- Born: Stephen Bradley Saad June 1964 (age 61) Durban, South Africa
- Education: Durban High School
- Alma mater: University of Natal
- Occupation: Businessman

= Stephen Saad =

South African Lebanese billionaire businessman (born 1964)

Stephen Bradley Saad (born June 1964) is a South African billionaire businessman, who is the founder and chief executive of Aspen Pharmacare, the largest producer of generic medicines in Africa.

==Early life==
Stephen Bradley Saad was born in June 1964 to Lebanese parents, and raised in Durban, South Africa. He attended the Durban High School in Durban. He graduated from the University of Natal, where he received a Bachelor of Commerce. He played rugby in Ireland and studied to become a chartered accountant.

==Career==
He started his career at Quickmed, a prescription drug distribution company in black townships during apartheid. At the age of twenty-nine, he sold his share in Covan Zurich for US$3 million, thus becoming a millionaire.

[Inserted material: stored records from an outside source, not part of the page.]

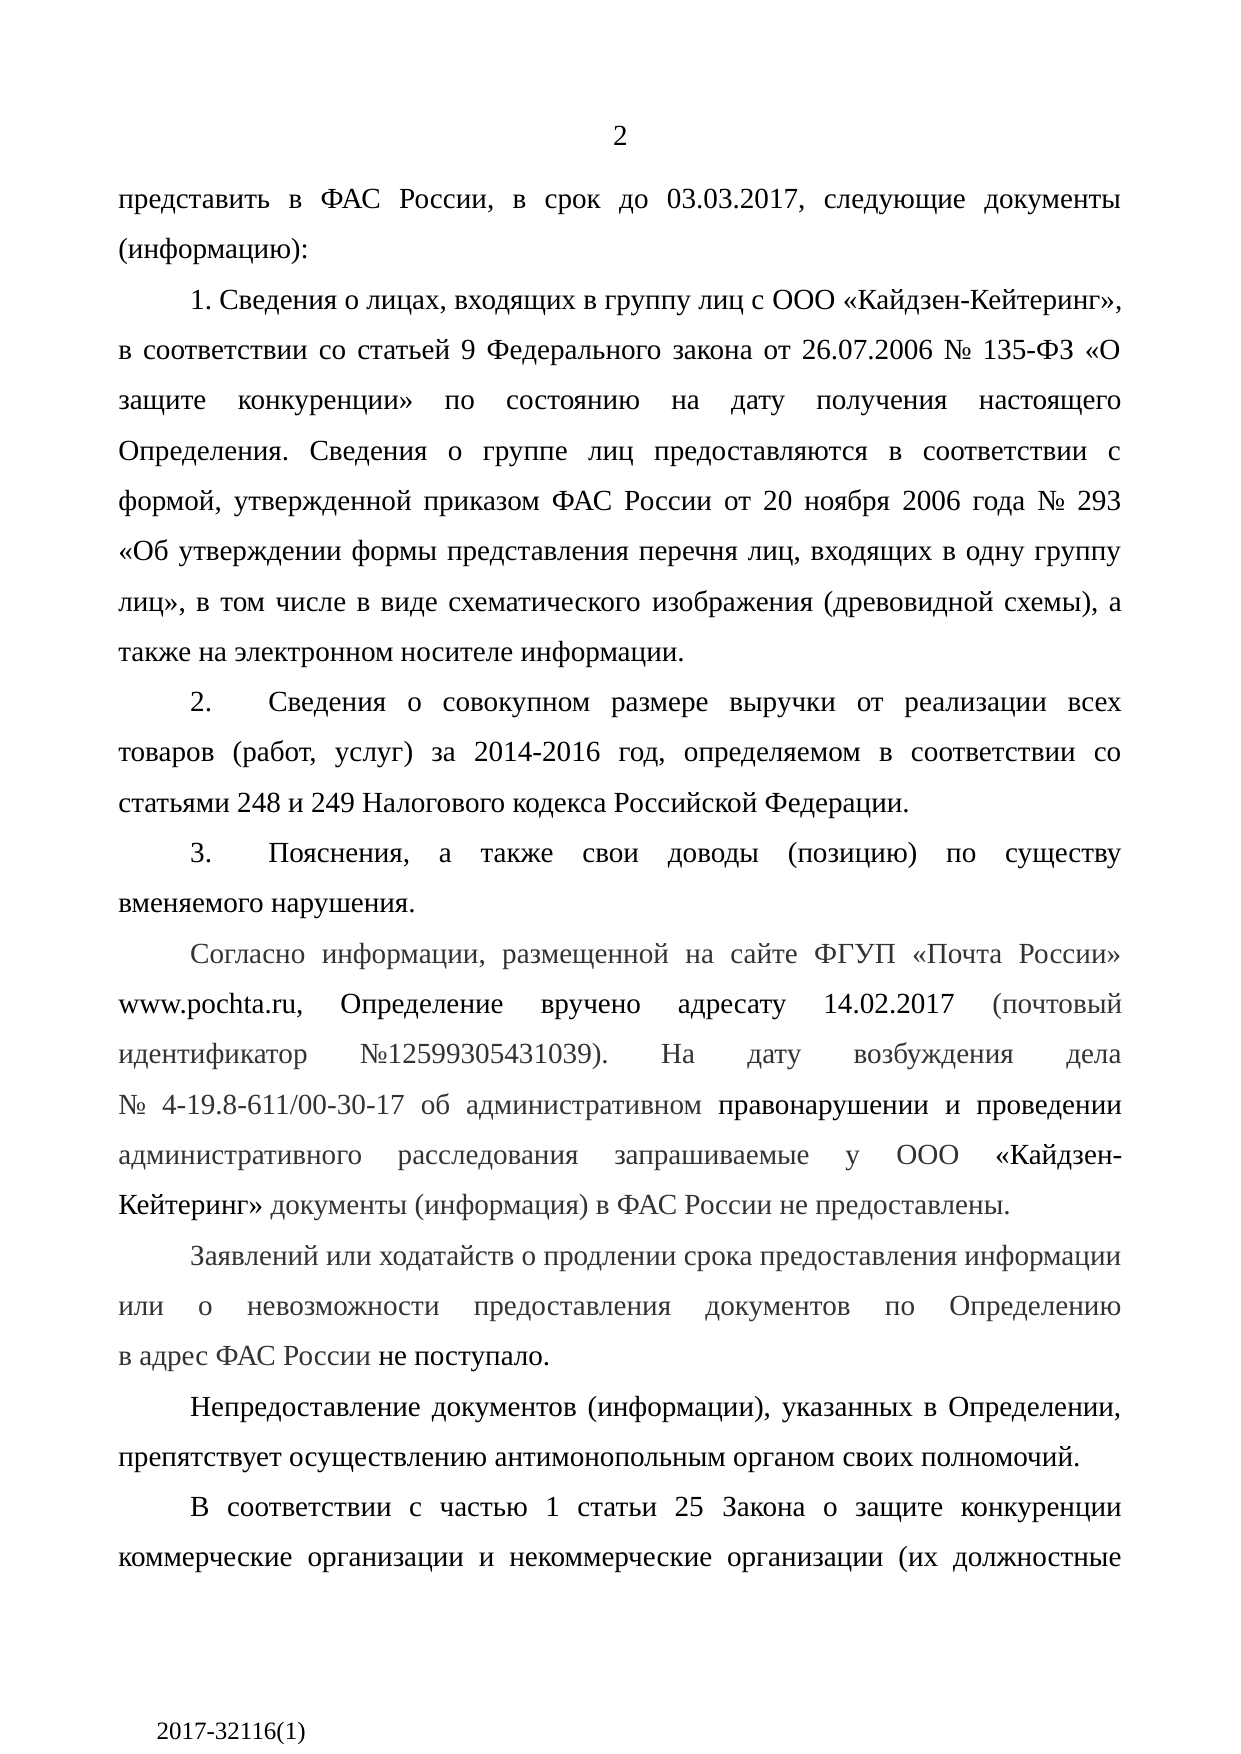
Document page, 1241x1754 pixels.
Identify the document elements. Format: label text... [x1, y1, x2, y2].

text представить в ФАС России, в срок до 03.03.2017, следующие документы (информацию): [118, 181, 1122, 265]
text Заявлений или ходатайств о продлении срока предоставления информации или о невозможности предоставления документов по Определению в адрес ФАС России не поступало. [118, 1238, 1122, 1372]
text Непредоставление документов (информации), указанных в Определении, препятствует осуществлению антимонопольным органом своих полномочий. [118, 1389, 1122, 1472]
text В соответствии с частью 1 статьи 25 Закона о защите конкуренции коммерческие организации и некоммерческие организации (их должностные [118, 1489, 1122, 1573]
list Пояснения, а также свои доводы (позицию) по существу вменяемого нарушения. [118, 835, 1122, 919]
text Согласно информации, размещенной на сайте ФГУП «Почта России» www.pochta.ru, Определение вручено адресату 14.02.2017 (почтовый идентификатор №12599305431039). На дату возбуждения дела № 4-19.8-611/00-30-17 об административном правонарушении и проведении административного расследования запрашиваемые у ООО «Кайдзен-Кейтеринг» документы (информация) в ФАС России не предоставлены. [118, 936, 1122, 1221]
text 1. Сведения о лицах, входящих в группу лиц с ООО «Кайдзен-Кейтеринг», в соответствии со статьей 9 Федерального закона от 26.07.2006 № 135-ФЗ «О защите конкуренции» по состоянию на дату получения настоящего Определения. Сведения о группе лиц предоставляются в соответствии с формой, утвержденной приказом ФАС России от 20 ноября 2006 года № 293 «Об утверждении формы представления перечня лиц, входящих в одну группу лиц», в том числе в виде схематического изображения (древовидной схемы), а также на электронном носителе информации. [118, 282, 1122, 667]
list Сведения о совокупном размере выручки от реализации всех товаров (работ, услуг) за 2014-2016 год, определяемом в соответствии со статьями 248 и 249 Налогового кодекса Российской Федерации. [118, 684, 1122, 818]
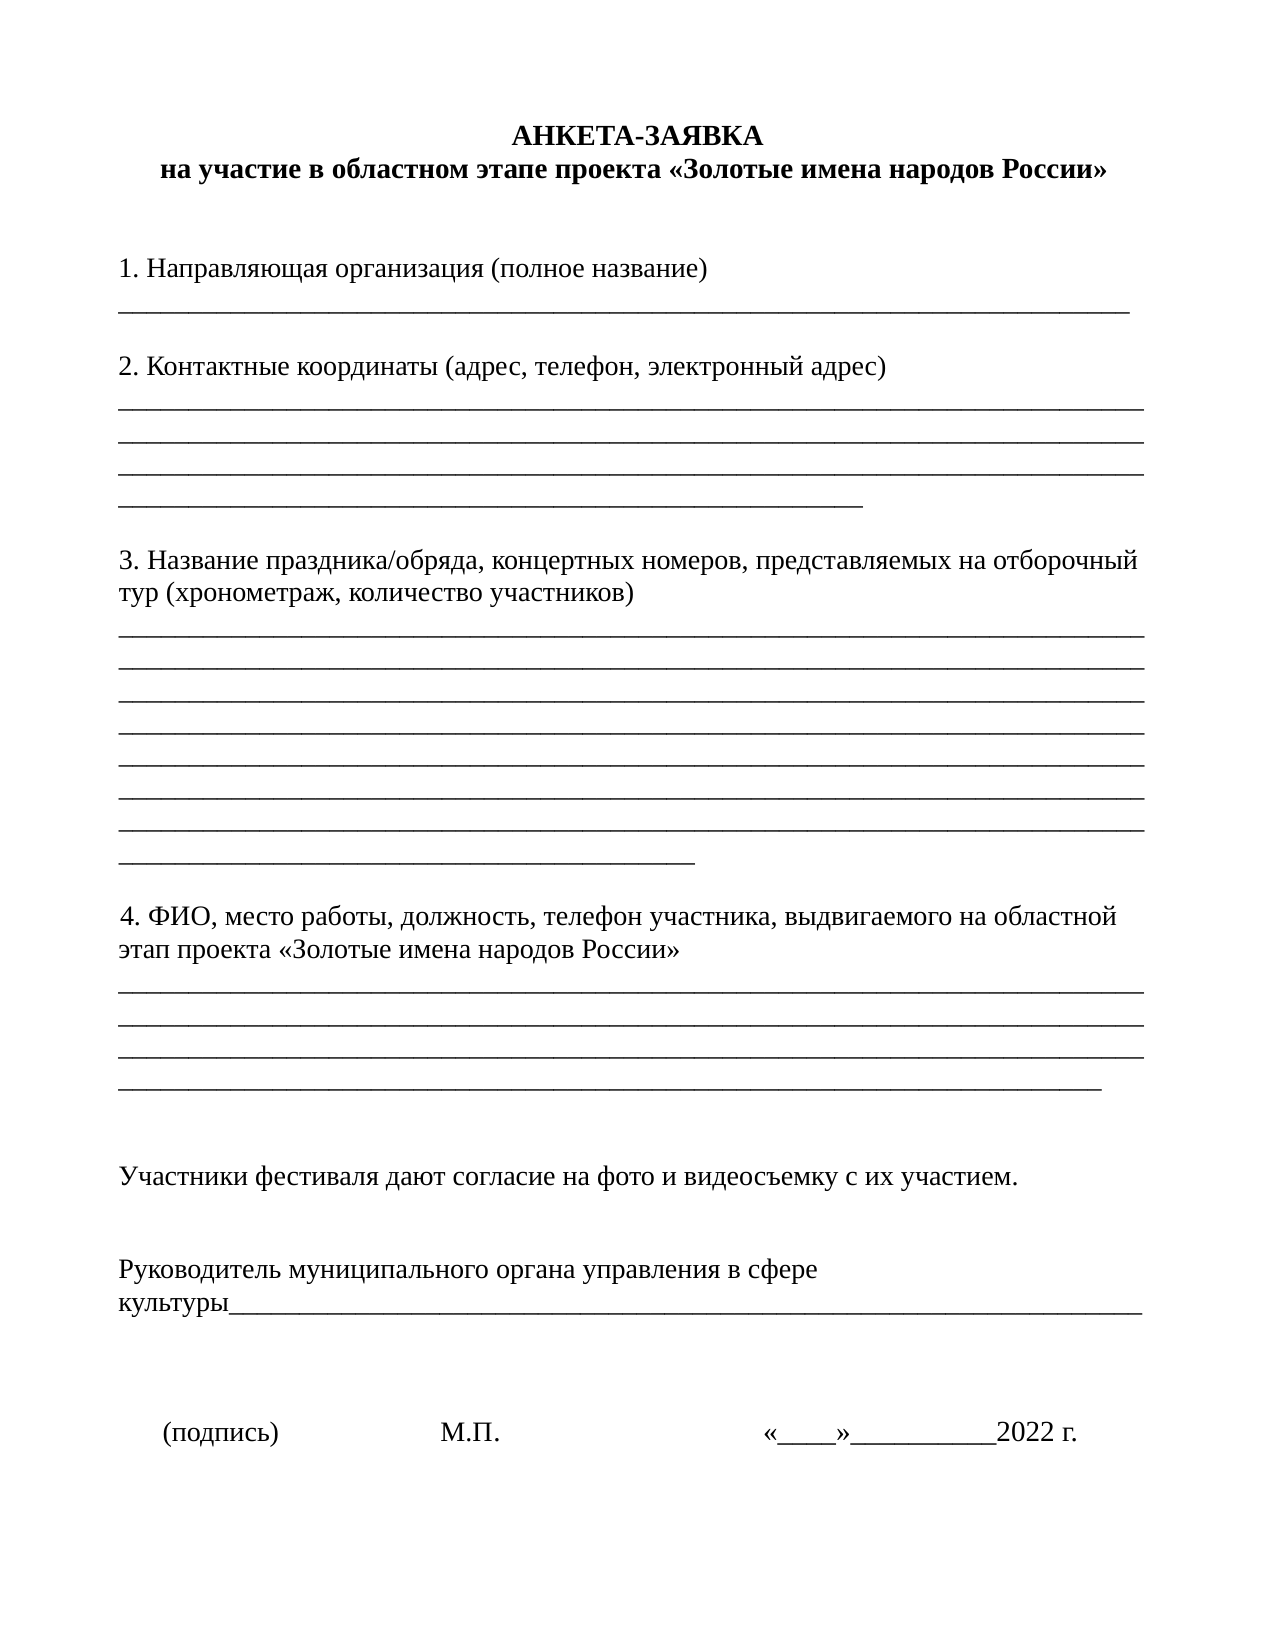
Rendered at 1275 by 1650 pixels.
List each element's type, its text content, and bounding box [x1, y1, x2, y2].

text на участие в областном этапе проекта «Золотые имена народов России» [118, 152, 1157, 185]
text Участники фестиваля дают согласие на фото и видеосъемку с их участием. [118, 1159, 1157, 1191]
text 2. Контактные координаты (адрес, телефон, электронный адрес) ________________________________________________________________________________________________________________________________________________________________________________________________________________________________________________________________________________ [118, 349, 1148, 511]
text 3. Название праздника/обряда, концертных номеров, представляемых на отборочный тур (хронометраж, количество участников) ________________________________________________________________________________________________________________________________________________________________________________________________________________________________________________________________________________________________________________________________________________________________________________________________________________________________________________________________________________________________________________________________________________________________________ [119, 543, 1156, 867]
text Руководитель муниципального органа управления в сфере культуры_________________________________________________________________ [118, 1252, 1157, 1317]
text 4. ФИО, место работы, должность, телефон участника, выдвигаемого на областной этап проекта «Золотые имена народов России» _________________________________________________________________________________________________________________________________________________________________________________________________________________________________________________________________________________________________ [118, 899, 1157, 1094]
text АНКЕТА-ЗАЯВКА [118, 118, 1157, 152]
text 1. Направляющая организация (полное название) ________________________________________________________________________ [118, 252, 1154, 316]
text (подпись) М.П. «____»__________2022 г. [162, 1414, 1157, 1448]
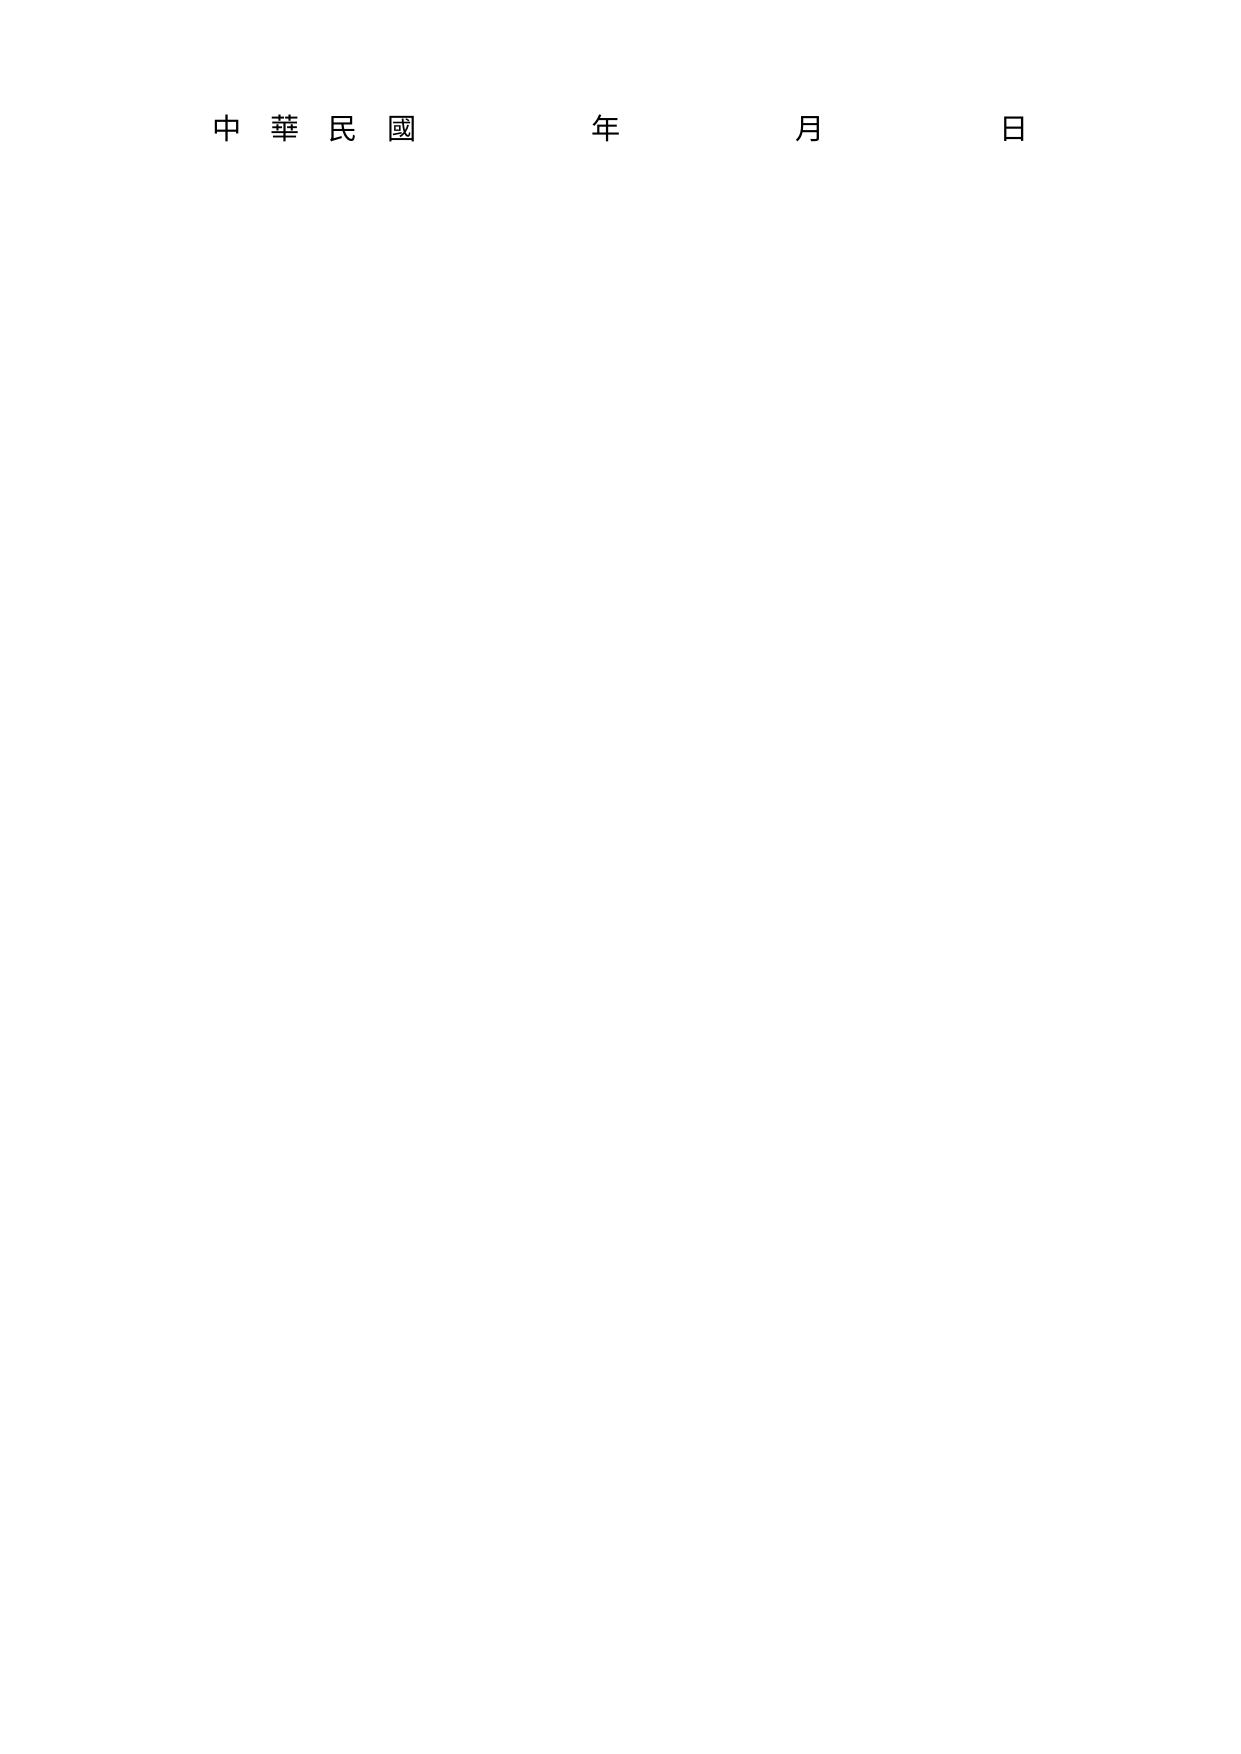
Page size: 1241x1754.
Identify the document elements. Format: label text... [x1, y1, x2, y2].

text 中 華 民 國 年 月 日 [118, 96, 1122, 158]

In 1997, together with Gus Attridge, he co-founded Aspen Pharmacare, a public company traded on the Johannesburg Stock Exchange. It has become the largest producer of generic medicines on the African continent. He serves as its chief executive and Gus Attridge as its deputy chief executive, and serves on its board of directors. In 2011, he was worth US$640 million, becoming one of Africa's 40 richest people. His stock portfolio went up 75% in 2013. He is now worth US$1.4 billion. In October 2016, He won the Entrepreneur of the Year award at the All Africa Business Leaders Awards gala.

Additionally, he chairs the Sharks, a rugby union club in Durban. He also sits on the board of trustees of his alma mater, the Durban High School. In 2014, he was awarded an honorary doctorate from Nelson Mandela Metropolitan University for the positive role of Aspen in the city of Port Elizabeth

==Personal life==
He resides in Durban and spends time at his private reserve in the Sabi Sand Game Reserve near the Kruger National Park. He is married with four daughters.